Solving regulatory battles | China Accounting Blog | Paul Gillis

Solving regulatory battles

It has been very quiet the past couple of months on the confrontation between the PCAOB/SEC and Chinese regulators over audit working papers and inspections for U.S. listed Chinese companies and their auditors.   

The issues were coming to a head in early July. The SEC case against the Big Four and BDO went to a hearing before the administrative trial judge of the SEC on July 9 and the standoff between U.S. and Chinese regulators was on the agenda of the Strategic and Economic Dialogue (SED) between the United States and China that was scheduled that same week in Washingtion.   

Chinese regulators blinked first in the standoff. CSRC told the SEC they would turn over 20 boxes of working papers related to Longtop Financial Technologies provided the SEC sent them money for postage. Treasury Secretary Jack Lew announced the breakthrough at the SED. No agreement was reached at the SED on access to conduct audit inspections by the PCAOB.  

The PCAOB had earlier reached agreement to share documents with Chinese regulators in connection with investigations, but reached no agreement on inspections. Investigations are a small part of the PCAOB mission; inspections are its main function. 

According to the court file, there have been no developments in the separate SEC case in U.S. District Court in DC where the SEC was seeking to compel Deloitte to turnover the working papers on Longtop. The SEC informed the Court of the CSRC notice on July 10 and nothing has been filed since. 

The SEC actions against the Big Four and BDO were filed on December 3, 2012, and the SEC said that a decision was to be made within 300 days*. By my count, that is September 29. The SEC did say during the hearings that obtaining working papers through the CSRC was not workable. 

I speculate that the CSRC has been busy turning over the working papers for each of the companies that gave rise to the SEC charges against the Big Four and BDO. I expect that leads to the SEC dropping the case and accepting that access to Chinese documents will be at the discretion of Chinese regulators. The SEC won’t like that, but they are not getting an option. I could be wrong, and the case could blow up in the next two weeks, or the deadline could be extended. 

I do not believe that the PCAOB is going to make any further progress on inspections. I don’t believe Chinese regulators will agree to joint inspections on sovereignty grounds, and I have been told of Chinese officials saying as much. I think China believes it made an acceptable compromise in the investigations deal, and that the issue is settled. That is how the press and the markets have interpreted the situation. I don’t think the PCAOB has the political capital to push the issue any harder, since the only option they seem to have is the nuclear option – to deregister firms and kick Chinese companies off the U.S. market. The nuclear option is a step too far. 

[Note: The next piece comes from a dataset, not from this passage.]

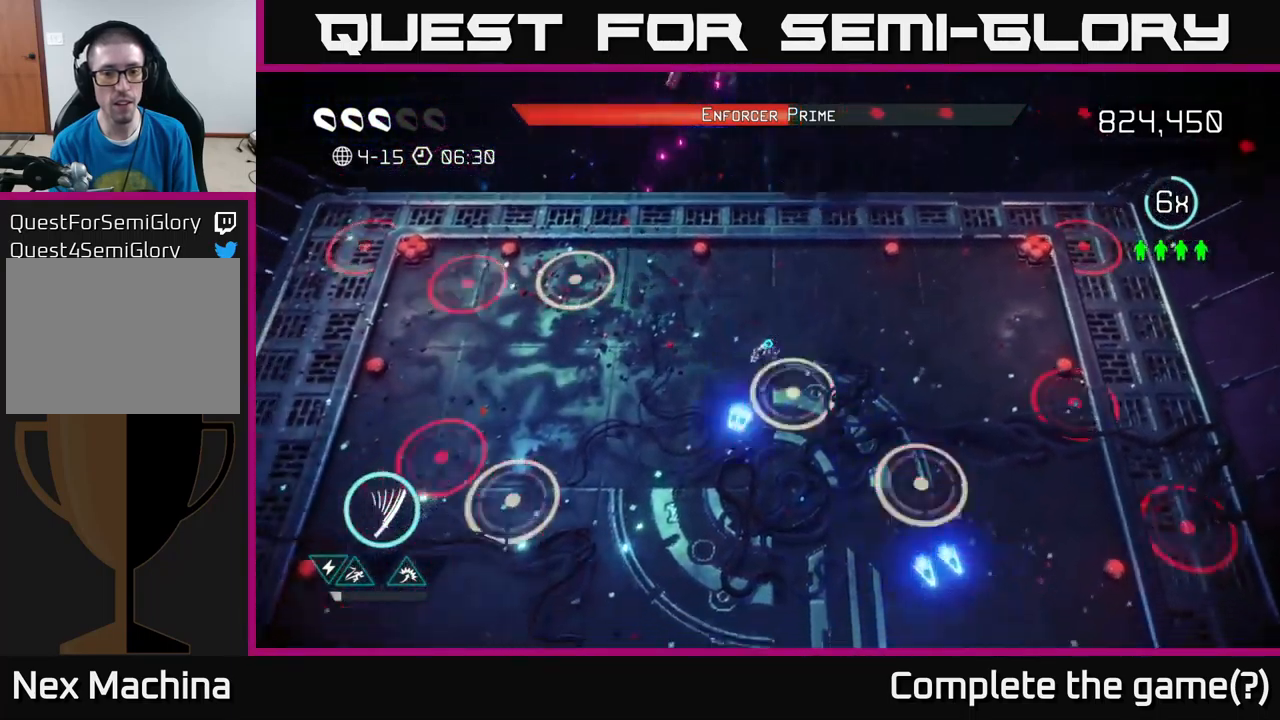
{"buttons": [], "left_stick": "down", "right_stick": "up-right", "events": [[133, "right_stick", "down-left"], [417, "left_stick", "down"], [417, "right_stick", "up-left"], [500, "right_stick", "up-right"]]}
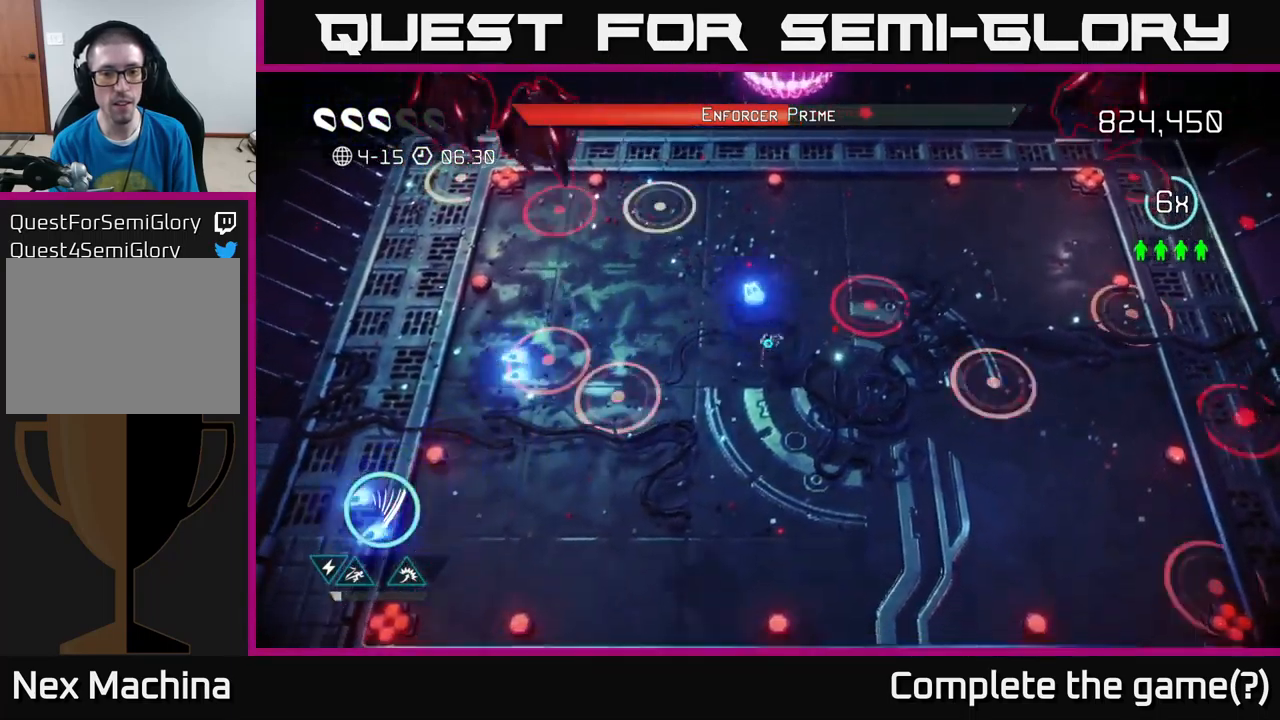
{"buttons": [], "left_stick": "down-right", "right_stick": "up-right", "events": [[333, "left_stick", "down-right"]]}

Investors are the big losers. Inspections are needed to help restore confidence in the integrity of audits. I think that the Big Four firms need to step up and offer a solution. I offer a suggested way out. 

Before the PCAOB was formed by Sarbanes-Oxley, audit quality was monitored by peer review. The Big Four firms would audit each other in a system of self-regulation. With Sarbanes-Oxley the view was that self-regulation does not work and that gave rise to the PCAOB. While I agree that self-regulation has problems, it would be better than relying totally on internal firm controls. 

I propose that the Big Four agree to conduct quality control reviews on each other’s U.S. listings, using reviewers from the U.S. member firms. The U.S. member firms have the expertise in PCAOB standards and U.S. GAAP that is necessary to conduct the reviews. The findings of the reviews should be made public.

The process needs some teeth, and Chinese regulators can provide that. The reviews should be done under the direction of the CSRC and with the participation of CSRC personnel. Serious deficiencies should be punished by the CSRC and MOF. The restructuring of the Big Four’s practices into LLPs has brought most of the partners who sign U.S. listed company accounts under Chinese regulation, so the CSRC and MOF have the power to do that. 

What I am proposing is to take the PCAOB out of the process. China’s objections are to the involvement of another government in regulating its companies. What I am proposing is cooperation between private companies under the supervision of the Chinese government. China should not object to that. The U.S. government is out of the loop. 

This is not an ideal solution, but I think it may be the best solution possible. The Big Four should step up and make it happen. 

Update:  A reader pointed out that the judge in the SEC case against the Big Four requested a 100 day extension in the case, which means the decision would not be not due until January 7, 2014.  I expect they get it settled before then.